Pfizer Neurontin Studies Altered. A lawsuit against Pfizer Inc. claims the drug maker delayed the release and altered the conclusions of Neurontin studies that did not support expanded use of the epilepsy drug.
Pfizer is just the latest drug maker accused of manipulating research in this way for marketing purposes. Earlier this year, a Vioxx lawsuit accused Merck & Co. of omitting findings on cardiovascular problems and death rates in studies it funded.
Documents detailing the allegedly-manipulated Neurontin studies were released in a federal lawsuit filed by heath insurers and consumers who want refunds for the money they spent on the drug.
They are claiming that Pfizer fraudulently marketed Neurontin. The plaintiffs’ petition to have their Neurontin suits consolidated in a class action was rejected by the court last year, but they are trying again.
Pfizer’s Warner-Lambert unit pled guilty in 2004 to felony charges that it promoted Neurontin for uses
According to The Wall Street Journal, Pfizer’s Warner-Lambert unit pled guilty in 2004 to felony charges that it promoted Neurontin for uses not approved by the Food and Drug Administration, including bipolar disorder and chronic nerve pain.
The FDA originally approved the drug to treat epilepsy, and in 2002 it was approved to treat one type of pain related to shingles. Pfizer paid $430 million to resolve the charges and reimburse state Medicaid programs for or off-label uses of Neurontin.
At the time, Pfizer said that after it acquired in Warner-Lambert in 2000, it made sure no illegal marketing was being conducted.
But according to documents and emails released in the Neurontin lawsuit in the U.S. District Court in Boston, marketers at Pfizer continued to manipulate studies in order to boost the drug’s sales. The studies in question found no beneficial effect from Neurontin for the treatment of conditions other than epilepsy.
According to one 2000 email sent after the company acquired Warner-Lambert, a Pfizer executive suggested that the company delay releasing a European study that showed Neurontin was of little help in treating diabetic nerve pain.
“I think we can limit the potential downsides of the … study by delaying the publication for as long as possible,” wrote Michael Rowbothan, then Neurontin’s marketing team leader. He added that “it will be more important to how WE write up the study.”
In another email, Pfizer’s scientific manager on that study wrote she had been instructed “that we should take care not to publish anything that damages Neurontin’s marketing success.

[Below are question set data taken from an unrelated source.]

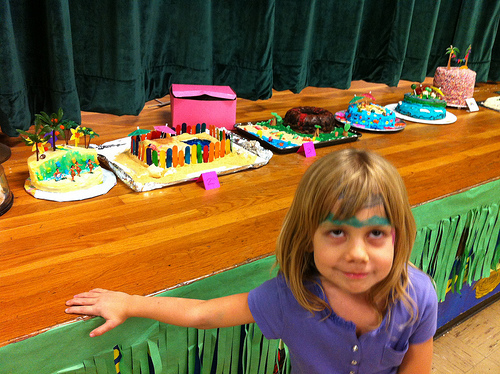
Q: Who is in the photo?
A: A girl.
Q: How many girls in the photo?
A: One.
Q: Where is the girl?
A: Near a table.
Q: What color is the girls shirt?
A: Purple.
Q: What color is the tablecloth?
A: Green.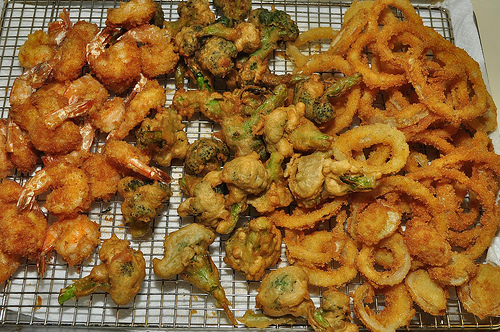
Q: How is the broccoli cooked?
A: Fried.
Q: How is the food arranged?
A: Clustered.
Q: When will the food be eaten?
A: For a snack.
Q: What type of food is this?
A: Tasty snacks.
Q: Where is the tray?
A: On the paper.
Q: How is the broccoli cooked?
A: With tempura.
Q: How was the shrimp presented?
A: With the tail.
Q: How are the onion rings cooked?
A: Fried in tempura.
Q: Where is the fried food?
A: On the rack.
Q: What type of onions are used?
A: White.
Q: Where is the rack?
A: Under the onion rings.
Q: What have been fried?
A: Vegetables.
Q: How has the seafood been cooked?
A: Fried in oil.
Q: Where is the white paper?
A: Under the drying rack.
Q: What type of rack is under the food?
A: Wire.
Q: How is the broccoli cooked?
A: Fried.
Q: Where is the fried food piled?
A: On the rack.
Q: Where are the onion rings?
A: On the rack.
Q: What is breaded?
A: Shrimp, broccoli, and onion rings.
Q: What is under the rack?
A: Paper towels.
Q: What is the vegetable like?
A: Fried and breaded.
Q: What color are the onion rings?
A: Golden.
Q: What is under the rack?
A: White paper.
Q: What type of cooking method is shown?
A: Frying.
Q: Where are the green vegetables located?
A: In the middle.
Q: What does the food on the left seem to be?
A: Shrimp.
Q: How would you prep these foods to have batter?
A: Add flour and fry.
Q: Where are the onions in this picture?
A: On the right side.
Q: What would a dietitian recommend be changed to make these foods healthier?
A: Cook them in a different way.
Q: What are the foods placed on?
A: A grid iron cooking sheet.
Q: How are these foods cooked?
A: Fried.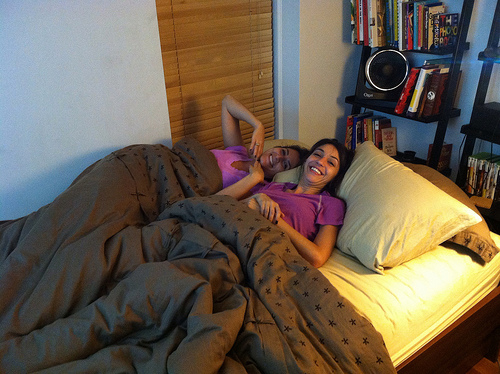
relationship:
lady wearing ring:
[208, 95, 311, 201] [246, 138, 260, 148]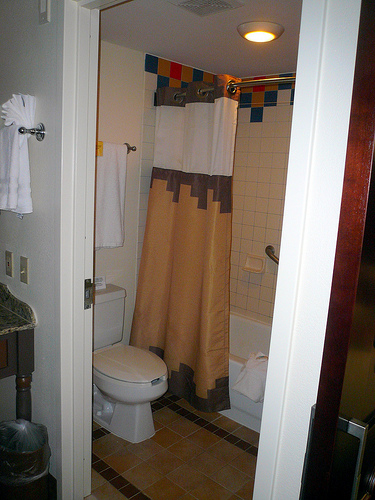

In 2002, Neurontin’s senior marketing manager, Angela Crespo, wrote an email to an outside firm hired to write-up the European study results: “We are not interested at all in having this paper published because it is negative!!”
Pfizer’s write up of the European Neurontin study was ultimately rejected by two medical journals
According to The Wall Street Journal, Pfizer’s write up of the European Neurontin study was ultimately rejected by two medical journals. Court documents show that some of the journals’ reviewers thought the articles presented the findings in a too-favorable light.
In the end, no journal ever published that Neurontin study. But Pfizer did eventually summarize its results in a review published in 2003 in the journal Clinical Therapeutics. However, that same review did not make mention of a second Scandinavian study that found Neurontin was no better than a placebo in treating post-operative nerve pain.
The court documents also show that a five-year Spanish study completed in 2004 that investigated Neurontin as a possible treatment for bipolar disorder was altered. Researchers on the study originally found that Neurontin patients did no better than those on a placebo. But by the time it was published in 2006, the study’s conclusions had been changed to claim that the results indicated a benefit from Neurontin.
According to the Journal, prior to publication, the lead researcher on the Spanish study had modified the scale used to assess how severely patients exhibited bipolar bipolar disorder.
While that change helped boost Neurontin’s score in the study, it was never disclosed by the researchers. Making a change like that is considered improper by most scientists, especially when it is not disclosed.
The lead attorney in the Neurontin lawsuits told The Wall Street Journal that Pfizer’s manipulation and of the Neurontin studies created the illusion of Neurontin’s efficacy in the scientific record” that encouraged doctors to use the drug even when it wasn’t effective.